DeVault: Announcing the Hare programming language
DeVault: Announcing the Hare programming language
Posted May 2, 2022 18:09 UTC (Mon) by excors (subscriber, #95769)In reply to: DeVault: Announcing the Hare programming language by excors
Parent article: DeVault: Announcing the Hare programming language
To be a bit more concrete here: If I create a file like "\xffdummy.txt", and try to read the filename with glob::glob or os::diropen, or pass it as a command-line argument, then Hare dies with:
> Abort: Assertion failed: /usr/src/hare/stdlib/strings/cstrings.ha:33:1
because of an "assert(utf8::valid(s));"
If I create a file like "\xf8dummy.txt", then utf8::valid (wrongly) thinks it is valid, so I can read the filename into a str. strings::iter says the first rune (aka Unicode codepoint) is U+935B6D. strings::riter says:
> Abort: /usr/src/hare/stdlib/strings/iter.ha:68:22: Invalid UTF-8 string (this should not happen)
At least it's not a memory-safety error in this case, though it wouldn't be surprising if some other function did non-bounds-checked accesses under the assumption that strings are UTF-8 (as promised by the specification).
Even when it just aborts, that seems unfortunate for a systems programming language - maybe you clone a Git repository with some non-UTF-8 filenames, and your 'ls' and 'rm' were written in Hare so now you can't see or delete the files.

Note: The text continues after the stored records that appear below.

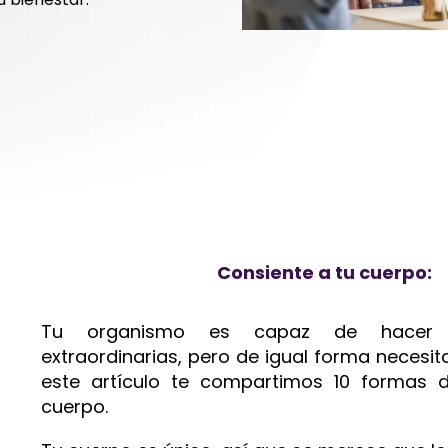
Consiente a tu cuerpo:
Tu organismo es capaz de hacer
extraordinarias, pero de igual forma necesita
este artículo te compartimos 10 formas d
cuerpo.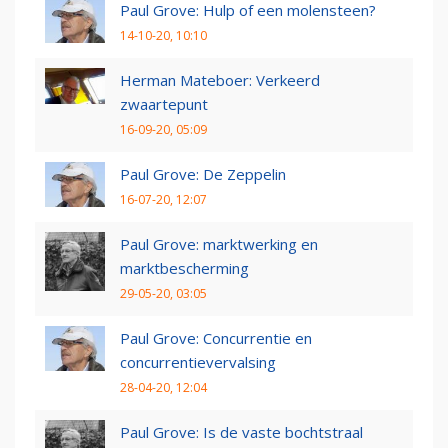
Paul Grove: Hulp of een molensteen?
14-10-20, 10:10
Herman Mateboer: Verkeerd
zwaartepunt
16-09-20, 05:09
Paul Grove: De Zeppelin
16-07-20, 12:07
Paul Grove: marktwerking en
marktbescherming
29-05-20, 03:05
Paul Grove: Concurrentie en
concurrentievervalsing
28-04-20, 12:04
Paul Grove: Is de vaste bochtstraal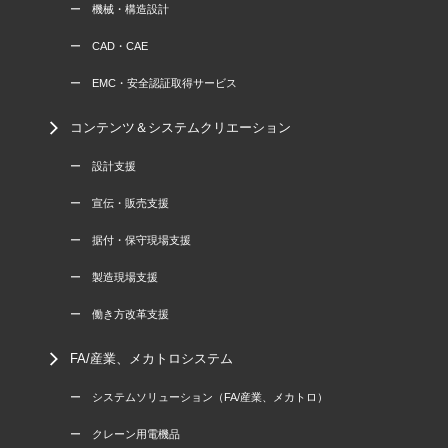
ー 機械・構造設計
ー CAD・CAE
ー EMC・安全認証取得サービス
コンテンツ＆システムクリエーション
ー 設計支援
ー 宣伝・販売支援
ー 据付・保守現場支援
ー 製造現場支援
ー 働き方改革支援
FA/産業、メカトロシステム
ー システムソリューション（FA/産業、メカトロ）
ー クレーン用電機品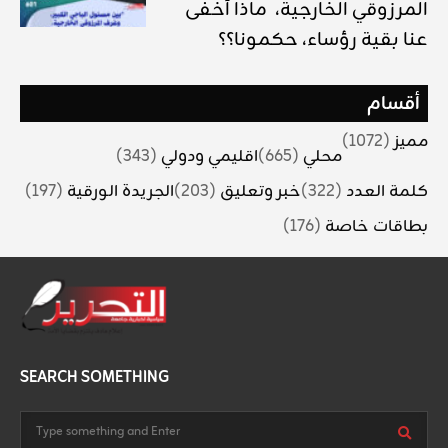
المرزوقي الخارجية، ماذا أخفى
عنا بقية رؤساء، حكمونا؟؟
أقسام
مميز
(1072)
محلي
(665)
اقليمي ودولي
(343)
كلمة العدد
(322)
خبر وتعليق
(203)
الجريدة الورقية
(197)
بطاقات خاصة
(176)
SEARCH SOMETHING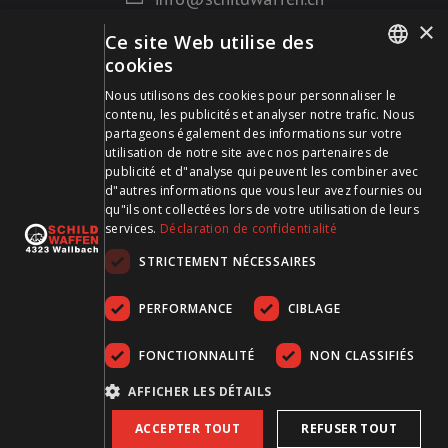
×
Ce site Web utilise des
Mode de paiement
cookies
GERMAN
Nous utilisons des cookies pour personnaliser le
contenu, les publicités et analyser notre trafic. Nous
FRENCH
partageons également des informations sur votre
utilisation de notre site avec nos partenaires de
publicité et d"analyse qui peuvent les combiner avec
Visitez-nous sur les médias sociaux et restez à jour !
d"autres informations que vous leur avez fournies ou
qu"ils ont collectées lors de votre utilisation de leurs
services.
Déclaration de confidentialité
STRICTEMENT NÉCESSAIRES
PERFORMANCE
CIBLAGE
FONCTIONNALITÉ
NON CLASSIFIÉS
CGDV
Protection des données
Empreinte
AFFICHER LES DÉTAILS
ACCEPTER TOUT
REFUSER TOUT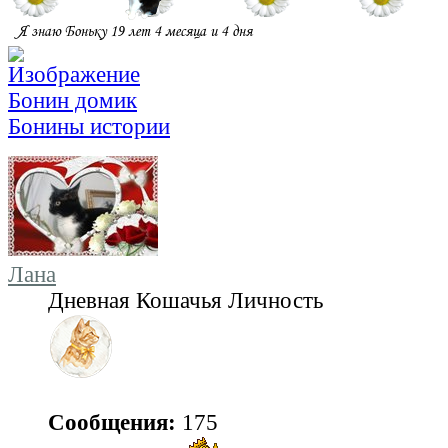
Бонин домик
Бонины истории
Лана
Дневная Кошачья Личность
Сообщения:
175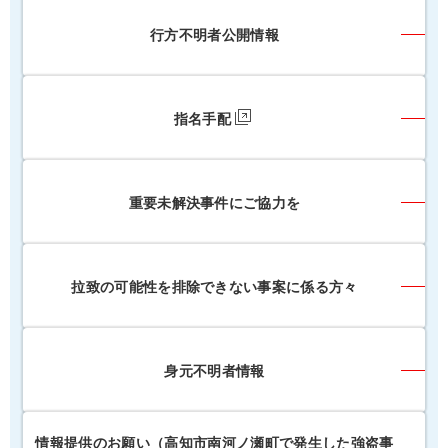
行方不明者公開情報
指名手配
重要未解決事件にご協力を
拉致の可能性を排除できない事案に係る方々
身元不明者情報
情報提供のお願い（高知市南河ノ瀬町で発生した強盗事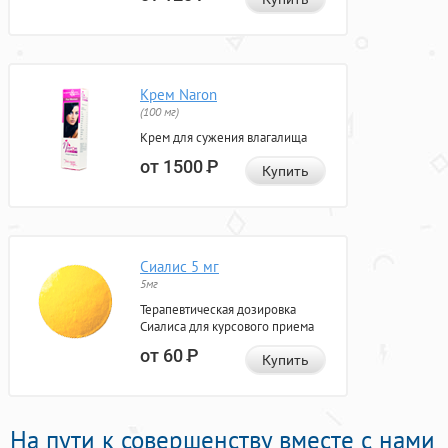
Крем Naron
(100 мг)
Крем для сужения влагалища
от 1500
Р
Купить
Сиалис 5 мг
5мг
Терапевтическая дозировка
Сиалиса для курсового приема
от 60
Р
Купить
На пути к совершенству вместе с нами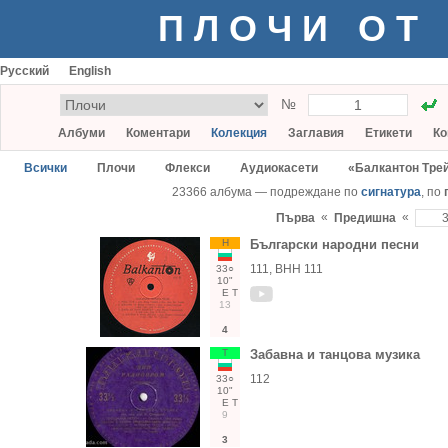
ПЛОЧИ ОТ
Русский
English
№
Албуми
Коментари
Колекция
Заглавия
Етикети
Ко
Всички
Плочи
Флекси
Аудиокасети
«Балкантон Тре
23366 албума — подреждане по
сигнатура
, по
«
«
Първа
Предишна
Н
Български народни песни
111, ВНН 111
33○
10"
Е
Т
13
4
Т
Забавна и танцова музика
112
33○
10"
Е
Т
9
3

I think the fundamental problem here is that if you want to build a language with Unicode strings, and use it to interact with external systems, you need a good way to handle strings that are not quite Unicode. C/C++/Go/etc just don't bother guaranteeting Unicode. Python 3 got really into Unicode before discovering it didn't work for filenames or lots of other real-world data, and bodged it with surrogateescape (so now Python's Unicode strings aren't Unicode) and with many duplicated APIs between str/bytes/bytearray. Rust uses its type system to provide Path/OsString/etc which handle non-Unicode strings safely, with trait-based conversions that mean the easy cases are still easy to write (File::open("foo.txt") etc) and explicit fallible/lossy conversions when you really need a Unicode string.
Hare wants Unicode strings (which I think is a good goal), but the standard library needs to provide an interface to the not-quite-Unicode real world, and I'm not sure if the language has enough features to ever implement it well.